Do concomitant medications help to reduce incidence of cough?

Clinical studies have indicated that addition of calcium channel blockers to ACEIs reduce cough reflex by two mechanisms. First, by inhibiting prostaglandin synthesis and second by inhibiting Ca++-dependent release of glutamate which play an important role in the central transmission of the cough reflex. This finding was further supported in a study by Franova et al that reported lower incidence of cough with concomitant calcium channel blockers or diuretics compared to ACEIs monotherapy.54., 55 As per ACCP evidence-based clinical practice guidelines, in patients for whom the cessation of ACEI therapy is not an option, medications including that with sodium cromoglycate, theophylline, sulindac, indomethacin, amlodipine, nifedipine, ferrous sulfate, and picotamide to suppress cough should be attempted.

Is prior adverse event information necessary for patients?

The incidence of cough depends on the way and the extent of emphasis with which cough as an adverse reaction is explained to patients. In a previous study, when cough as an adverse event of ACEIs was emphasized to patients, >25% of patients, including those receiving calcium antagonists, reported the incidence of cough. Surprisingly, when patients were not informed of cough as a side effect of ACEIs, none of the patients, including those receiving ACEIs, developed cough., In large-scale trials of hypertension, the adverse reaction of cough had been reported in the placebo group as well. Taken together, ACEI use is associated with cough, but every incidence of cough is not always associated with ACEI use. Hence, it is suggested that cough as an adverse event should not be over emphasized to patients.

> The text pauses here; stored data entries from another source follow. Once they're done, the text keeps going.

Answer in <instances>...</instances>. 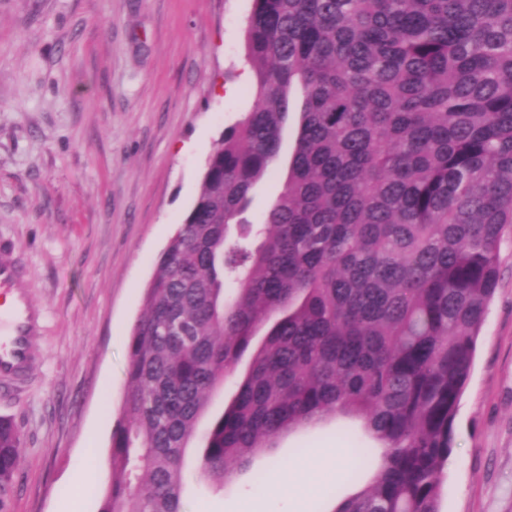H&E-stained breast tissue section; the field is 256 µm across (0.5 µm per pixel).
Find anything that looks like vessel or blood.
<instances>
[{
	"instance_id": "b4317fda",
	"label": "vessel or blood",
	"mask_w": 512,
	"mask_h": 512,
	"mask_svg": "<svg viewBox=\"0 0 512 512\" xmlns=\"http://www.w3.org/2000/svg\"><path fill=\"white\" fill-rule=\"evenodd\" d=\"M0 290L9 293L0 309V395L14 394L30 375L44 312L32 295L25 264L14 246L0 241Z\"/></svg>"
}]
</instances>
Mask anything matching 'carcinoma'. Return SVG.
Returning <instances> with one entry per match:
<instances>
[{
    "instance_id": "carcinoma-1",
    "label": "carcinoma",
    "mask_w": 512,
    "mask_h": 512,
    "mask_svg": "<svg viewBox=\"0 0 512 512\" xmlns=\"http://www.w3.org/2000/svg\"><path fill=\"white\" fill-rule=\"evenodd\" d=\"M251 2L255 100L144 290L99 512H179L198 419L264 325L201 475L222 485L279 436L357 417L363 488L336 512H440L512 241V0ZM297 89L287 179L252 224ZM21 446L0 416V494Z\"/></svg>"
}]
</instances>
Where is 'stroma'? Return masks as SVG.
Here are the masks:
<instances>
[{"label":"stroma","instance_id":"stroma-1","mask_svg":"<svg viewBox=\"0 0 512 512\" xmlns=\"http://www.w3.org/2000/svg\"><path fill=\"white\" fill-rule=\"evenodd\" d=\"M251 0H0V241L45 312L25 386L0 396L22 432L7 512H99L109 476L73 489L85 448L109 455L126 336L209 153L254 103ZM365 435L329 416L274 440L230 484L187 449L183 512H250L256 475L296 449ZM441 512H512V243L455 423Z\"/></svg>","mask_w":512,"mask_h":512}]
</instances>
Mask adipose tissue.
<instances>
[{
    "label": "adipose tissue",
    "mask_w": 512,
    "mask_h": 512,
    "mask_svg": "<svg viewBox=\"0 0 512 512\" xmlns=\"http://www.w3.org/2000/svg\"><path fill=\"white\" fill-rule=\"evenodd\" d=\"M352 465L350 454L332 448H308L291 460L272 462L256 501L259 512H268V499L273 495L291 512H306L309 495L321 484L342 479Z\"/></svg>",
    "instance_id": "adipose-tissue-1"
}]
</instances>
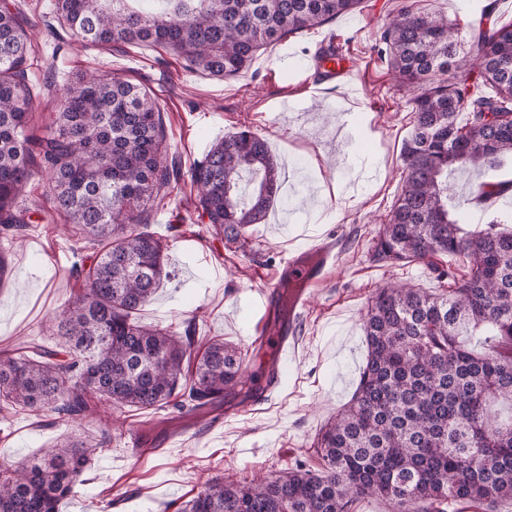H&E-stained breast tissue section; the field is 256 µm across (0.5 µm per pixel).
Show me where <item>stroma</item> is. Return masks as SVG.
<instances>
[{
  "label": "stroma",
  "mask_w": 512,
  "mask_h": 512,
  "mask_svg": "<svg viewBox=\"0 0 512 512\" xmlns=\"http://www.w3.org/2000/svg\"><path fill=\"white\" fill-rule=\"evenodd\" d=\"M34 21V81L42 86L37 120L55 115L59 84L84 72L118 75L152 89L161 99L169 158L188 167L225 134L247 128L262 136L282 171L295 175L250 246L230 251L206 230L189 185L175 182L154 213L150 229L162 236L169 276L141 308V323L178 333L194 325V345L221 338L241 348L246 371L259 374L265 350L252 343L250 295L274 284L290 254L309 236H329L339 264L296 315V357L264 399L225 407L184 424L173 407L116 411L99 406L78 423L46 412L0 417V465L18 464L71 434L111 441L96 449L82 484L61 512H179L208 477L236 480L275 475L296 466L316 470L313 443L320 427L350 401L365 363L363 316L378 288L410 283L436 287L423 265L379 267L368 251L378 224L400 192V150L408 136L410 106L374 49L388 18L403 0H362L358 10L322 26L288 35L252 62L248 72L212 79L183 69L160 48L102 49L82 45L61 26L53 0H14ZM416 10L438 12L459 30L462 53H472L482 23L480 0H412ZM343 57L346 82L329 81L313 66L322 49ZM512 180V167L459 176L454 185L466 223L482 224L512 209V194L493 207L471 202V186ZM11 273L0 287V351L53 345L41 329L83 286L79 273L93 251L61 222L34 220L21 236H0ZM159 425L167 443L142 453L139 428Z\"/></svg>",
  "instance_id": "obj_1"
}]
</instances>
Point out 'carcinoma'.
<instances>
[{"mask_svg": "<svg viewBox=\"0 0 512 512\" xmlns=\"http://www.w3.org/2000/svg\"><path fill=\"white\" fill-rule=\"evenodd\" d=\"M139 2L55 0V12L87 45L158 47L190 72L233 78L259 51L361 0H160L157 11ZM34 27L0 3V234L30 223L19 198L39 170L54 200L42 220L60 216L99 250L81 271L83 291L49 324L58 349L0 352V414L51 411L67 422L99 404L147 411L171 402L200 420L229 397H252L237 347L215 339L194 355L191 337L136 314L167 277L164 244L148 224L171 182L189 179L209 231L242 247L280 198L277 158L242 129L185 171L168 165L157 98L121 77L76 76L53 121L35 126ZM380 40V59L413 95L401 191L369 260L425 265L439 286L388 284L371 297L366 361L351 404L316 437L319 471L243 483L215 476L182 512H355L367 497L394 512H447L450 501L498 512L512 503V211L471 226L454 215L450 195L455 175L512 159V24L479 29L471 82L436 79L459 55L437 13L405 3ZM90 464L89 447L65 440L29 465H1L0 512H59Z\"/></svg>", "mask_w": 512, "mask_h": 512, "instance_id": "cac0c4a2", "label": "carcinoma"}]
</instances>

Does selection of type of ACEI reduce incidence of cough?

As discussed earlier, the incidence of cough varies based on the individual ACEI used. ACEIs are categorized into three groups based on the presence of a sulfhydryl, carboxyl, or phosphoryl group, but the clinical relevance of this structural difference remains unclear. However, in an Indian ADR monitoring study, phosphoryl group-containing ACEIs (fosinopril) were associated with a higher incidence of cough compared with carboxyl group-containing ACEIs (enalapril, lisinopril, and ramipril). It is reasonable to use ACEIs that induce cough less frequently. In this context, perindopril has been associated with a relatively low incidence of cough and has extensive evidence supporting its cardiovascular benefits and tolerability.

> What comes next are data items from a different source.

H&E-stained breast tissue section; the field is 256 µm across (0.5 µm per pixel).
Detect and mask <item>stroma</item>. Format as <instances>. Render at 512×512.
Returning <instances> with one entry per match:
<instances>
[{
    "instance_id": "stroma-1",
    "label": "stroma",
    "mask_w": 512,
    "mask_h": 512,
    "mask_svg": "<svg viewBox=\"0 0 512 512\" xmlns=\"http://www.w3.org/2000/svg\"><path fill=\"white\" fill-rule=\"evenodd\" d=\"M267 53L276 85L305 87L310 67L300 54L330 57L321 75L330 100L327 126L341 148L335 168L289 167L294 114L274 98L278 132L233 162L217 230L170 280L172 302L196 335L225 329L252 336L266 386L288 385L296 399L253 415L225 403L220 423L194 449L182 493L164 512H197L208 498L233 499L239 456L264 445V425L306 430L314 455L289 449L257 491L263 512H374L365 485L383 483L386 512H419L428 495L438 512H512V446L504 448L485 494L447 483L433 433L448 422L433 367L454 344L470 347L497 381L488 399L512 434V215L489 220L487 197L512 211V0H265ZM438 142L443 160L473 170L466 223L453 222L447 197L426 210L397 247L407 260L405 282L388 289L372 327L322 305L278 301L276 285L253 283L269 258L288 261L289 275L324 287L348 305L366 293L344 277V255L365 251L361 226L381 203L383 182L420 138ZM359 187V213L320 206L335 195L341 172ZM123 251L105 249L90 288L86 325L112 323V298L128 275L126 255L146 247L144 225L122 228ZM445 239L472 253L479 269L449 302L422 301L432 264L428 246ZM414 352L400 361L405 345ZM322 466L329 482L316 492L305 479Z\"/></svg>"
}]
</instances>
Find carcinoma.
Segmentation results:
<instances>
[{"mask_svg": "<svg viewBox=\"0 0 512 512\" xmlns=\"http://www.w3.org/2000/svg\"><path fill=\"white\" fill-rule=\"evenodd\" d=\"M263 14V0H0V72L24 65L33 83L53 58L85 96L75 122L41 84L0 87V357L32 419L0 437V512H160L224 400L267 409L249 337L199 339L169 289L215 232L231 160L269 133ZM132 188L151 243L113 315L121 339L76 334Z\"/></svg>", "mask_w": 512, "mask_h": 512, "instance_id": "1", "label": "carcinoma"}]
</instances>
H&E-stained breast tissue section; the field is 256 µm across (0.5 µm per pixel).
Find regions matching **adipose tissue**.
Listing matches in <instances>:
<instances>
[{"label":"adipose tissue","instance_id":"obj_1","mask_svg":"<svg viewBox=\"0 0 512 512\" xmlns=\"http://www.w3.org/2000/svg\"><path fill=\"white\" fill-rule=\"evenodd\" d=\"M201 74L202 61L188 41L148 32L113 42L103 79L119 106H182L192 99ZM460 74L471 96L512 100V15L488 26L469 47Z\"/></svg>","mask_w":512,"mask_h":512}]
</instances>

Overall, management of ACEI-induced cough can be done as per algorithm given as Fig. 2.

Fig. 2

Algorithm for management of ACEI-induced cough. ACEI: Angiotensin converting enzyme inhibitor; ARB: Angiotensin II receptor blocker; ARNI:Angiotensin receptor neprilysin inhibitor.

Conclusion

Given the high prevalence of CVDs in India, there is a greater need to improve treatment adherence to ACEIs, which is highly relevant considering the lower-than-expected incidence of cough with certain ACEIs (e.g., perindopril). Cough as an adverse event of ACEIs should not be overemphasized, and even if cough occurs, patients with mild-to-moderate cough should be counseled to continue treatment considering the probability of natural disappearance of cough. Switching to alternative drugs should be suggested in case of intolerable symptoms that recur (after re-challenge with ACEIs) and after exclusion of all other possible causes of cough, particularly bronchial disease and pulmonary edema.

Source(s) of support

Nil.

Conflicts of interest

Nishita Shah is an employee of Serdia Pharmaceuticals (India) Pvt Ltd. All other authors have no conflict of interest to declare.